Why do some people relate to others in dysfunctional ways even though this leads to disappointments and distress? In my current research, I am addressing this issue based on a model I have developed about "interpersonal defense." My approach to defense shifts the focus away from the traditional emphasis on intrapsychic mechanisms regulating a person’s inner state. Instead, it calls for (1) viewing defense primarily as interpersonal behavior, (2) conceptualizing and operationalizing defensive interpersonal behavior as a special type of problematic interaction pattern characterized by breaches in how discourse is organized over time, that is, failures in what I call "coordination" (e.g., unmarked shifts of topic, rejecting accurate paraphrases), and (3) focusing on the role defensive interpersonal behavior plays in social interactions as a way of impacting subsequent interaction events.
The last point is probably the most important. People behave defensively because in some respects this leads to desired outcomes. Unfortunately, it is also true that the "feed forward effects” of interpersonal defense include unintended negative consequences. Among other things, the part of the theory that concerns these feed forward effects includes a novel formulation of the self-fulfilling prophesy idea.

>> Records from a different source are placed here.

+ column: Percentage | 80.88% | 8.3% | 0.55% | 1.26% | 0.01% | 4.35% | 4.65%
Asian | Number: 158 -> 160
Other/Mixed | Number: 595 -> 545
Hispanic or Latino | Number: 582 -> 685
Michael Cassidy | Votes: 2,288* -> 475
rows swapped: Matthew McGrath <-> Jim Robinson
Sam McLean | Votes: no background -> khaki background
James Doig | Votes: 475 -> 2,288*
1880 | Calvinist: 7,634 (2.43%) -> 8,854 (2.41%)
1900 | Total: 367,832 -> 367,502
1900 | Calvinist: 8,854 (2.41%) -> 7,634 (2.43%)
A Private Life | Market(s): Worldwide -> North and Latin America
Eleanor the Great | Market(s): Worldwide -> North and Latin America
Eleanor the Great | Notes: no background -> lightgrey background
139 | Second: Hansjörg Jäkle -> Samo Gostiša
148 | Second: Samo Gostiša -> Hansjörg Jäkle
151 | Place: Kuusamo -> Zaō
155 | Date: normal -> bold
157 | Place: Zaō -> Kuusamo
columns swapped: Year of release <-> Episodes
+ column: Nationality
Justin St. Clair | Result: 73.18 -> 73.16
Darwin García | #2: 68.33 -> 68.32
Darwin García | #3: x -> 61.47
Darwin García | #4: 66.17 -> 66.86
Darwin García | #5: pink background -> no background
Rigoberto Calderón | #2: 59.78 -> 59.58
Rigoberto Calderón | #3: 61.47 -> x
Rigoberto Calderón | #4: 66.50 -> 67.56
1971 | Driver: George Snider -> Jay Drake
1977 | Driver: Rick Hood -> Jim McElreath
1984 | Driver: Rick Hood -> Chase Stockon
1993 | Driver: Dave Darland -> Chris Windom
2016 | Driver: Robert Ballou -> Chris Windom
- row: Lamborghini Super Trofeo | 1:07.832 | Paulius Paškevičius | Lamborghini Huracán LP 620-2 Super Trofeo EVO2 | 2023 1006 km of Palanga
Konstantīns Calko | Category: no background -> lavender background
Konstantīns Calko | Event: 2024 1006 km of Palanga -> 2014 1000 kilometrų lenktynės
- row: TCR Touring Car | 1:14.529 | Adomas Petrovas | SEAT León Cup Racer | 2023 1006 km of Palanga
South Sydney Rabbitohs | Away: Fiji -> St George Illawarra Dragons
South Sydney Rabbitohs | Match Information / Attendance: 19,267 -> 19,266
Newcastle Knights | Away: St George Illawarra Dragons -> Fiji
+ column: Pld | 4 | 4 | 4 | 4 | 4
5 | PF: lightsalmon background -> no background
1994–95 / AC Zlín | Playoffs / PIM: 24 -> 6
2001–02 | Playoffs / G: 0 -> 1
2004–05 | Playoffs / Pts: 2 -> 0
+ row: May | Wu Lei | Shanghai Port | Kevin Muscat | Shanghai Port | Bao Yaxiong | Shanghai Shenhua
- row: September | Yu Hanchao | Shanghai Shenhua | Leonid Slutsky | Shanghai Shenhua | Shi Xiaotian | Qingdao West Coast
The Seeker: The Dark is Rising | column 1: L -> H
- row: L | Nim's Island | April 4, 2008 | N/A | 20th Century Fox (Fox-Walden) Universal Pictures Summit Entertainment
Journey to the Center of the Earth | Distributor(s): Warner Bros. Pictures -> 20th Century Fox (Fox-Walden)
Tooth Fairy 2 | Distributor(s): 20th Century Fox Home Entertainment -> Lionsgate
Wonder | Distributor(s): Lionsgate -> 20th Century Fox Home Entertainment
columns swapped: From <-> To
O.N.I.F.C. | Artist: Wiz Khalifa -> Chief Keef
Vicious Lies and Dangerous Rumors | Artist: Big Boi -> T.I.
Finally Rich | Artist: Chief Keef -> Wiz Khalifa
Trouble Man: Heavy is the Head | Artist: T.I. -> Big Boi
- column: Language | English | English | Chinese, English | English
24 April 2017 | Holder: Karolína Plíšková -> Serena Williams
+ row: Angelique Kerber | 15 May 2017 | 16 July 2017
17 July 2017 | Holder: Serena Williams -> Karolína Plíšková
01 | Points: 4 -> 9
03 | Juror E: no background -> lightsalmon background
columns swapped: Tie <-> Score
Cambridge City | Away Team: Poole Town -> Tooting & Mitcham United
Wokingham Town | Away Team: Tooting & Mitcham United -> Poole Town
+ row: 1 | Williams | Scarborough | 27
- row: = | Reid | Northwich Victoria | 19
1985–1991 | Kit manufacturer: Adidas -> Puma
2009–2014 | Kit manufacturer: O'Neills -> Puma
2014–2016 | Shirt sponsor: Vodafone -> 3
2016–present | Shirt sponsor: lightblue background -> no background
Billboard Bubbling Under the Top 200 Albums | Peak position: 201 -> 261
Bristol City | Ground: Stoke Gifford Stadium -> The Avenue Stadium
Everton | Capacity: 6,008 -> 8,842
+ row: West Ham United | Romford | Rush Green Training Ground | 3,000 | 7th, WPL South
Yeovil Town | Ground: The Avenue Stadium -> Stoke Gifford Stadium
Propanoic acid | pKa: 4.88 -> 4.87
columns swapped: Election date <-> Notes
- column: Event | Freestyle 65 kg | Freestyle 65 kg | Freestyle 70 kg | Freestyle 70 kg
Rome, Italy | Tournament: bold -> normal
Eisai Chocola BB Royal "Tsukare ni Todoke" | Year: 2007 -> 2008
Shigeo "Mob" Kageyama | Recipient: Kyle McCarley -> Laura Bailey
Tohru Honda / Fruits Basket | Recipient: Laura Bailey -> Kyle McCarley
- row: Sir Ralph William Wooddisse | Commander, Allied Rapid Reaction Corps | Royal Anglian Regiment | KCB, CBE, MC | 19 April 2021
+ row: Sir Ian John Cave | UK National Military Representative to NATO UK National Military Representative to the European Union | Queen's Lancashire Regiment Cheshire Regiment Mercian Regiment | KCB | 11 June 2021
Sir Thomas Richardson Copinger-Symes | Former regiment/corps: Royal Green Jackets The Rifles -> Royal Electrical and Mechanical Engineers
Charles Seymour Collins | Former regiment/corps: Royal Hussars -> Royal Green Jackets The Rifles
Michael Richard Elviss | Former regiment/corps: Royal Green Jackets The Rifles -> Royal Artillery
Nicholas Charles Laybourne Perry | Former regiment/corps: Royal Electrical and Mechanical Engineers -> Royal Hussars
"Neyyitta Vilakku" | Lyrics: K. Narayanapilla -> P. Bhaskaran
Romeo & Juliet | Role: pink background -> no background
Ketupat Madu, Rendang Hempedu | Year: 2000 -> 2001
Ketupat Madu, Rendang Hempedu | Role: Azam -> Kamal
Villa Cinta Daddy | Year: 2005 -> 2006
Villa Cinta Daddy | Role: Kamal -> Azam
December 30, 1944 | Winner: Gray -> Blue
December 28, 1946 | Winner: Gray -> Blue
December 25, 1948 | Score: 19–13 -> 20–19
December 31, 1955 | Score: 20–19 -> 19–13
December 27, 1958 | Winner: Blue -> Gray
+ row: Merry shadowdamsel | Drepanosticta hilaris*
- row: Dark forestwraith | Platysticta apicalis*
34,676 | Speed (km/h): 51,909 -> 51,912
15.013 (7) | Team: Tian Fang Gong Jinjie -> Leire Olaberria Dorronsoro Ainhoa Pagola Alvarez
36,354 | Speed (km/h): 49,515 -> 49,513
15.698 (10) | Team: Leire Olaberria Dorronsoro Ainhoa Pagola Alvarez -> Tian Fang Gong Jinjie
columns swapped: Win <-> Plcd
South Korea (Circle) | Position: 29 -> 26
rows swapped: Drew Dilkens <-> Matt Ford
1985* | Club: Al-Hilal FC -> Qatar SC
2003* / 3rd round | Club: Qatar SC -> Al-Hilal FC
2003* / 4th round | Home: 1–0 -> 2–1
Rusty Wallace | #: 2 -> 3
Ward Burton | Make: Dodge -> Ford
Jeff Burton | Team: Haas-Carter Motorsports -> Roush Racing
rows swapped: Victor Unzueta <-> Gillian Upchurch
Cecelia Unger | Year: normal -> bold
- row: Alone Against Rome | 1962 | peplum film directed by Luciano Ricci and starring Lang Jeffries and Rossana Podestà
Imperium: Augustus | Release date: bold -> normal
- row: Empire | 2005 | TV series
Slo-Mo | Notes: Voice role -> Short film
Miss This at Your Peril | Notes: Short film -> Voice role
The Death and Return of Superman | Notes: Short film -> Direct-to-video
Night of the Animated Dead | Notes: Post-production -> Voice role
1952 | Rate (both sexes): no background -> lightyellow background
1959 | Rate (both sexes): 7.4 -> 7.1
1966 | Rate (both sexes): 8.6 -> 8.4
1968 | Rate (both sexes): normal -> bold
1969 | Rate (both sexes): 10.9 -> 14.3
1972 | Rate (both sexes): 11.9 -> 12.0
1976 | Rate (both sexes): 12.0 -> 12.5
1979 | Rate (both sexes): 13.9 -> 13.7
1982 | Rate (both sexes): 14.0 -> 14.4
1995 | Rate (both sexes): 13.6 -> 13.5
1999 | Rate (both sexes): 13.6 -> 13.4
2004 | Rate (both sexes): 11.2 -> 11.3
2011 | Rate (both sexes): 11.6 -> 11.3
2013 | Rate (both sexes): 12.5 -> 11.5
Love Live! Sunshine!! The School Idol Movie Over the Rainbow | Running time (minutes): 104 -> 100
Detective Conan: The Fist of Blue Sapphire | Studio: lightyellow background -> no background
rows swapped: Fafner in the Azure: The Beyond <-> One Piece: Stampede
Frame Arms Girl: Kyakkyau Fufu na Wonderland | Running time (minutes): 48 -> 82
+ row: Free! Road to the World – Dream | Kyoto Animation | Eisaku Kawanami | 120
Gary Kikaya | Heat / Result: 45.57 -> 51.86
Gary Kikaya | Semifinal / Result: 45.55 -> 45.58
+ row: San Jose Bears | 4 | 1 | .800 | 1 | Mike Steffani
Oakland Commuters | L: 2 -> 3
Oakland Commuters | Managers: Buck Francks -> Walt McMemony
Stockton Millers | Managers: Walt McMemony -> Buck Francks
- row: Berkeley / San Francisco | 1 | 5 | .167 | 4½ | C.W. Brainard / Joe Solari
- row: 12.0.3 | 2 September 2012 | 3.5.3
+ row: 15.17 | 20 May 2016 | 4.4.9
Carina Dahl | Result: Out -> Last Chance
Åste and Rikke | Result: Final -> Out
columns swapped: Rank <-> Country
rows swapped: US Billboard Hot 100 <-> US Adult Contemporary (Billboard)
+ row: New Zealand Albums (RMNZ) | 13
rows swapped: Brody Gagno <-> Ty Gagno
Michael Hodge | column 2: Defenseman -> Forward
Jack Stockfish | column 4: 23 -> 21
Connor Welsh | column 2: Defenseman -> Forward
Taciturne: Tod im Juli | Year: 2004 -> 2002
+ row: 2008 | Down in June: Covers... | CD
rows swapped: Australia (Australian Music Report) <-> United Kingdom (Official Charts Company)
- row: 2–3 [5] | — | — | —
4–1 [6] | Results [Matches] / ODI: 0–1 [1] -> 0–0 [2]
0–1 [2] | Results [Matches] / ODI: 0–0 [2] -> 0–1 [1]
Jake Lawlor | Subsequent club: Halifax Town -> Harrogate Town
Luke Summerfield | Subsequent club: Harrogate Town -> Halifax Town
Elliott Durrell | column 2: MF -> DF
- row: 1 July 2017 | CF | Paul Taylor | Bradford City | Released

My current work on the theory focuses on patients with personality disorders treated as part of the Brief Psychotherapy Research Program at Beth Israel Medical Center. I am employing a case formulation approach based on the theory to carefully examine defensive interpersonal behavior and its consequences in the context of therapy sessions.
My work on interpersonal defense grows out of an ongoing line of psychotherapy process research I have been pursuing for some time. In that line of research, I have developed an approach to studying patients’ contribution to the alliance based on my interests in coordination. I have found that assessments of patient interpersonal behavior in terms of processes of coordination are essentially orthogonal to the types of processes investigated in most other studies in this area and that coordination measures predict a large percentage of variance in treatment outcome over and above more commonly studied variables. This work has also led to interesting findings about the mechanisms of therapeutic change.
My research on interpersonal defense extends this work on patient coordination. It may provide answers to key questions raised by the research on patient coordination such as why patients behave in noncoordinating ways (with a therapist and in other relationships as well) and just how these problematic processes work against successful outcome. I hope to be able to build upon my research on coordination and interpersonal defense with studies aimed at discovering especially helpful ways for therapists to intervene when patients take a defensive stance in the treatment context.